Proteomics strategy based on liquid‐phase IEF and 2‐D DIGE: Application to bone marrow mesenchymal progenitor cells

Global comparative proteomics is a promising new approach with broad application in basic and clinical biological science. Recent advances include the development of 2‐D DIGE, a proteomic equivalent to mRNA differential display, in which differentially labeled samples are multiplexed and analyzed by high‐resolution 2‐DE. This study presents a new 2‐D DIGE protocol, in which complex protein samples from normal and leukemic human bone marrow mesenchymal progenitor cells were used as model samples for a novel combination of liquid‐phase IEF with 2‐D DIGE. Using liquid‐phase IEF, the normal and leukemic cells were pre‐fractionated into five subproteomes after multiplexing but prior to DIGE. Under these conditions, 2‐D DIGE resolved >5000 protein‐containing spots within the pH range 4.6–7.0. Differential labeling combined with subsequent MALDI‐MS/MS identified proteins that were differentially expressed in leukemic cells.
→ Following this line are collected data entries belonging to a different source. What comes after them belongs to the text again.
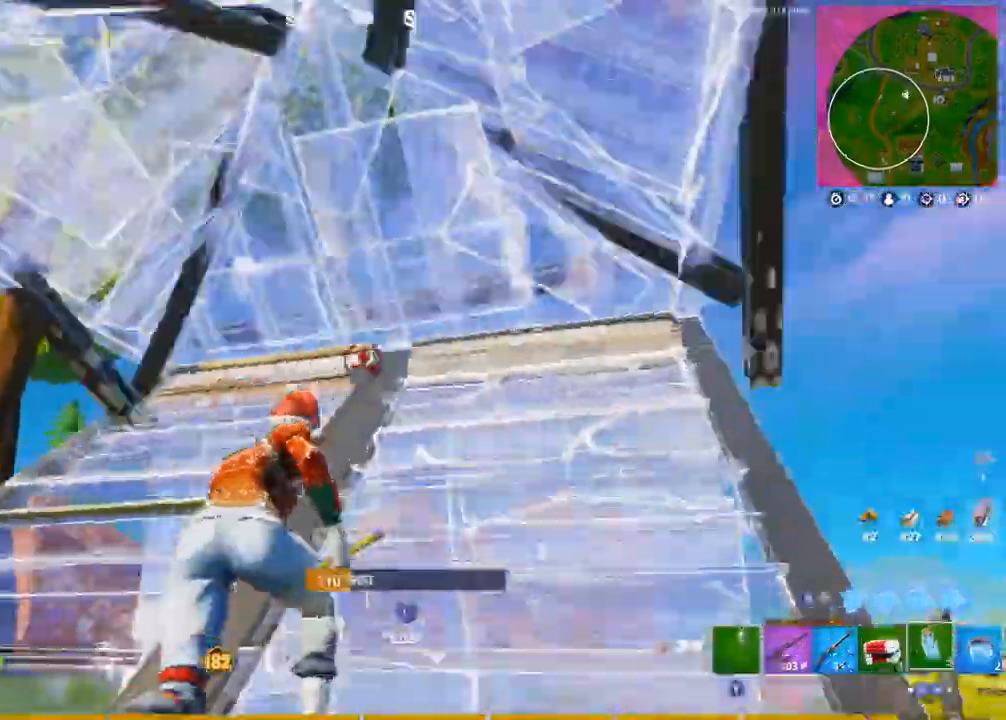
{"dt_ms": 500, "buttons": ["R1"], "left_stick": "up-right", "right_stick": "down", "events": [[33, "CIRCLE", "up"], [33, "CROSS", "up"], [167, "CROSS", "down"], [217, "right_stick", "down"], [333, "CIRCLE", "down"], [467, "CIRCLE", "up"], [483, "R1", "down"], [500, "CROSS", "up"]]}
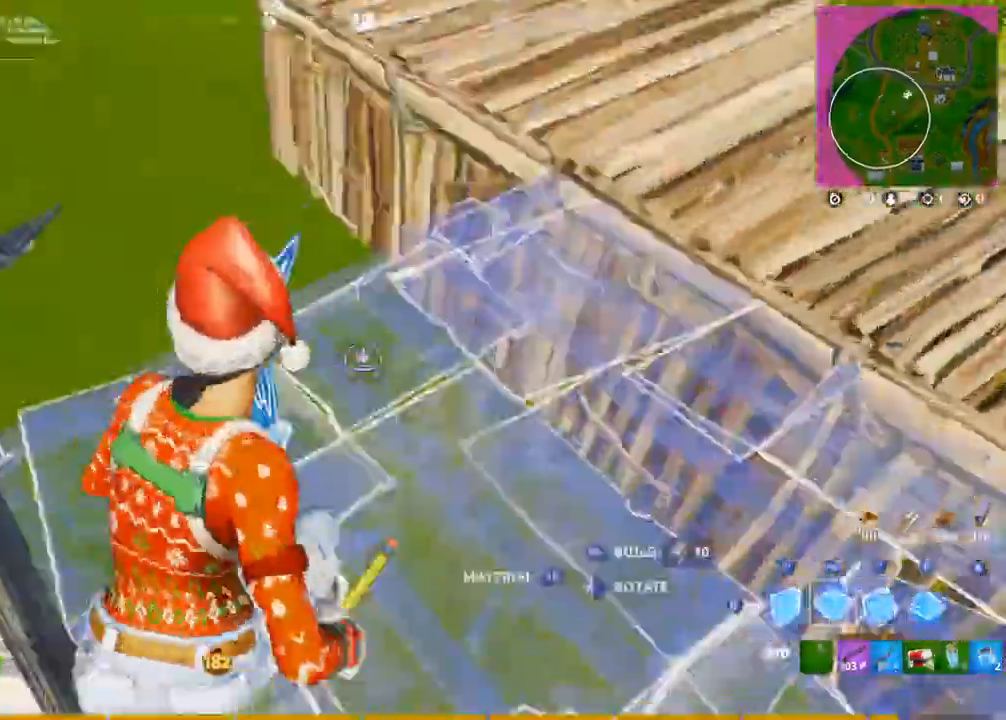
{"dt_ms": 500, "buttons": ["CROSS", "CIRCLE", "L3"], "left_stick": "up-right", "right_stick": "down-left"}
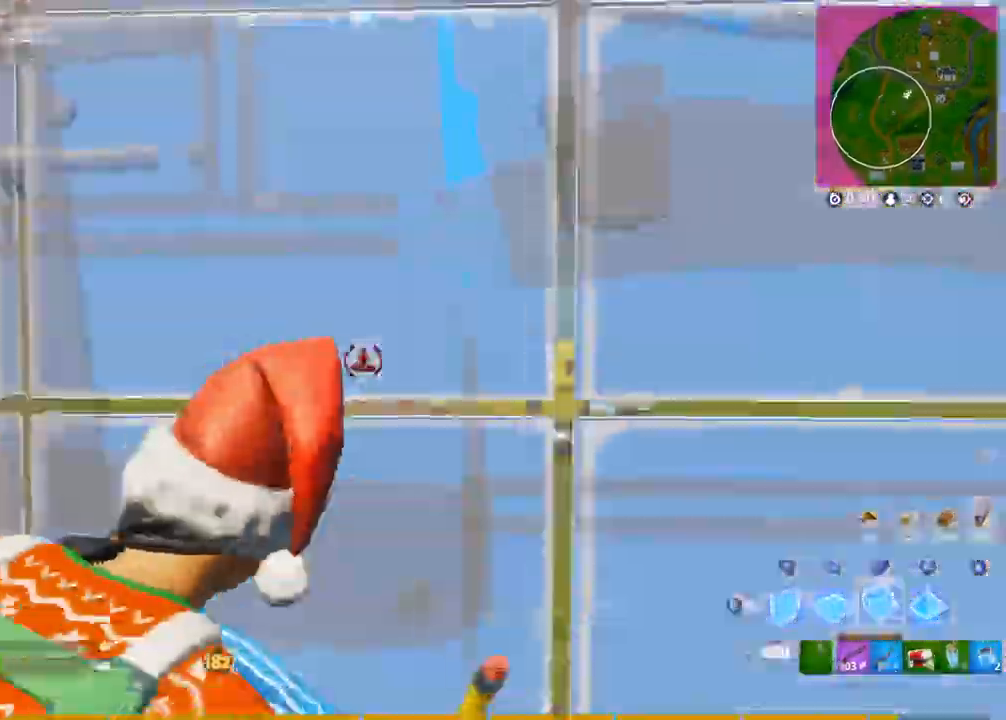
{"dt_ms": 500, "buttons": ["R1"], "left_stick": "up-right", "right_stick": "up-right", "events": [[33, "R2", "down"], [83, "right_stick", "up-right"], [100, "L3", "up"], [167, "right_stick", "left"], [183, "R2", "up"], [267, "R1", "down"], [333, "CIRCLE", "up"], [367, "R1", "up"], [433, "CROSS", "up"], [467, "right_stick", "up-right"], [483, "R1", "down"]]}
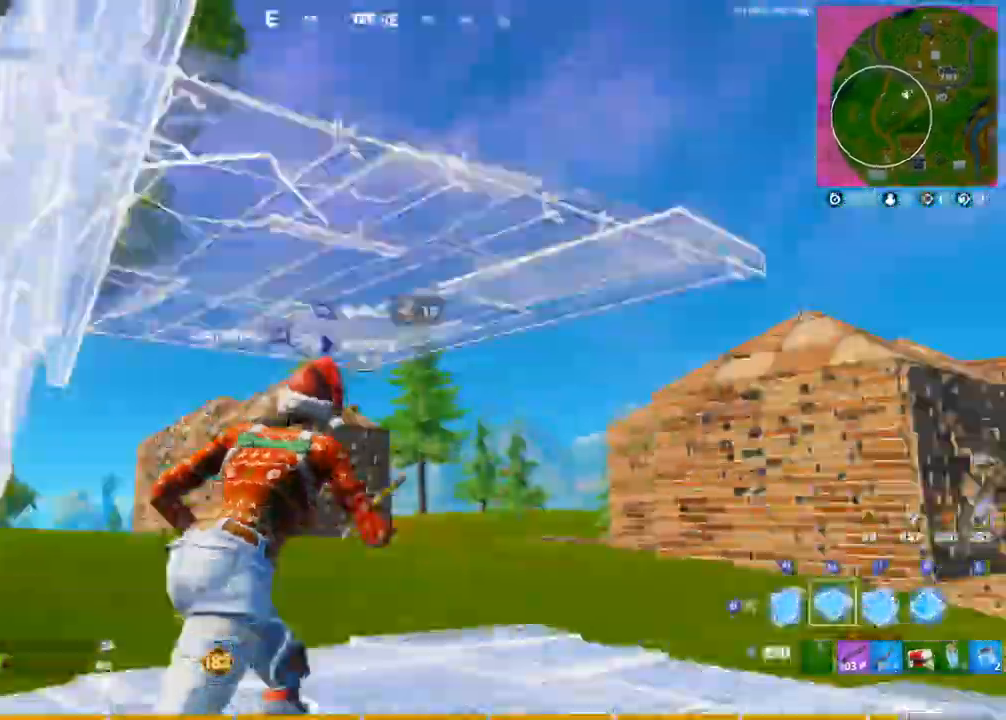
{"dt_ms": 500, "buttons": ["L1"], "left_stick": "up-right", "right_stick": "center"}
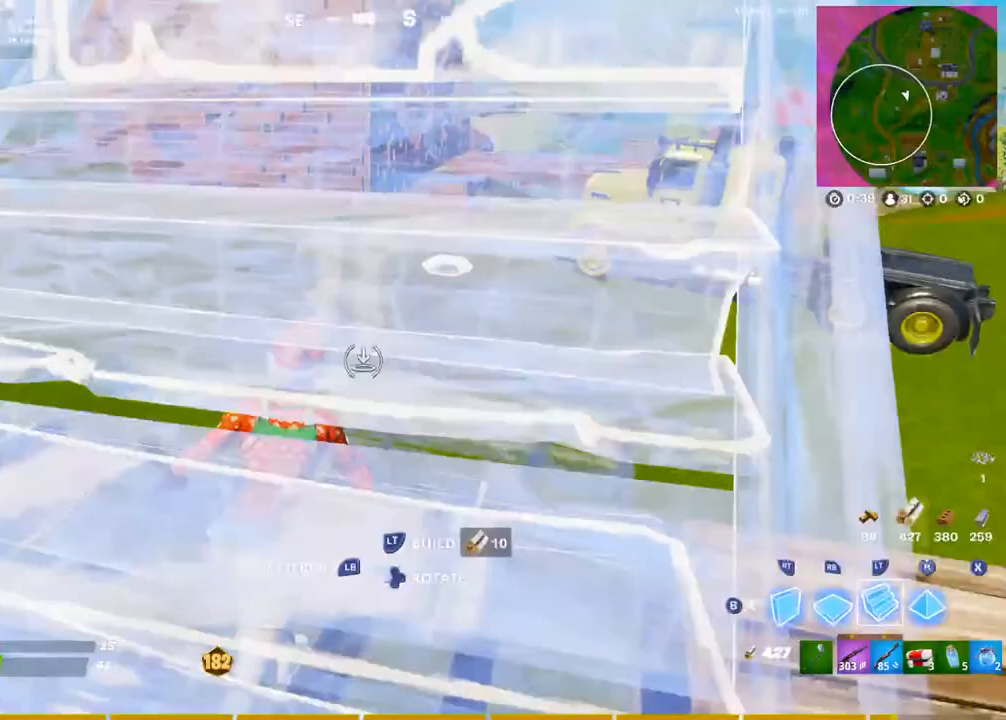
{"dt_ms": 500, "buttons": ["R1"], "left_stick": "up-right", "right_stick": "right", "events": [[17, "L1", "up"], [50, "L1", "down"], [150, "L1", "up"], [167, "right_stick", "left"], [317, "R2", "down"], [350, "right_stick", "up-right"], [417, "R1", "down"], [450, "R2", "up"], [483, "right_stick", "right"]]}
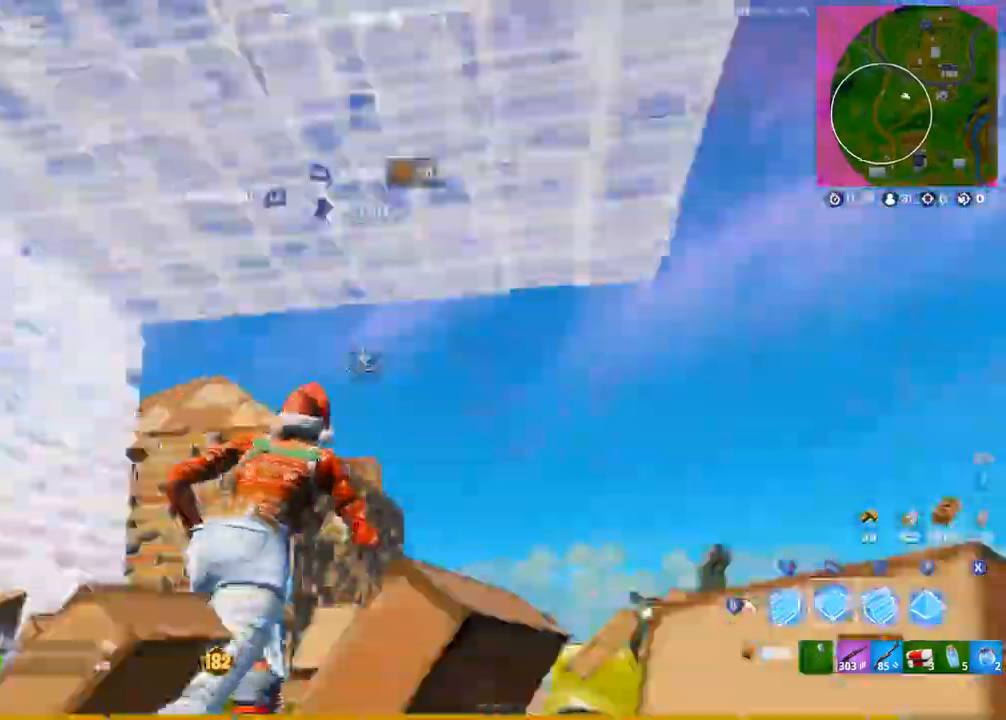
{"dt_ms": 500, "buttons": ["R2"], "left_stick": "up-right", "right_stick": "right", "events": [[50, "right_stick", "down"], [67, "R2", "down"], [83, "R1", "up"], [100, "right_stick", "center"], [233, "R2", "up"], [250, "L2", "down"], [317, "left_stick", "up"], [350, "L2", "up"], [367, "right_stick", "left"], [417, "L3", "down"], [450, "R2", "down"], [500, "L3", "up"], [500, "left_stick", "up-right"], [500, "right_stick", "right"]]}
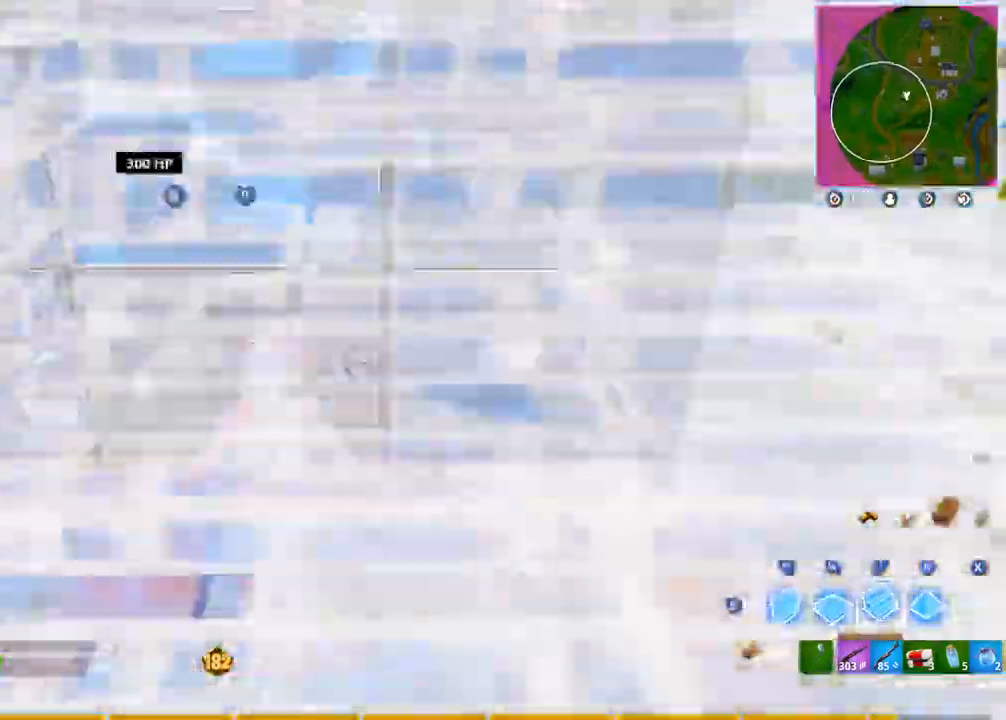
{"dt_ms": 500, "buttons": [], "left_stick": "up-right", "right_stick": "left", "events": [[50, "right_stick", "up"], [117, "R2", "up"], [117, "right_stick", "left"], [133, "CIRCLE", "down"], [217, "R1", "down"], [283, "CIRCLE", "up"], [400, "R1", "up"]]}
This analysis mapped protein identities to 128 mesenchymal progenitor cell proteins with at least one unique peptide match at >95% confidence. Of these proteins, 72 (56%) were expressed more than 1.25‐fold higher or lower in leukemic cells compared with normal cells ( p <0.05). These data were used to infer gene ontology biological processes that may be altered in leukemic bone marrow mesenchymal progenitor cells.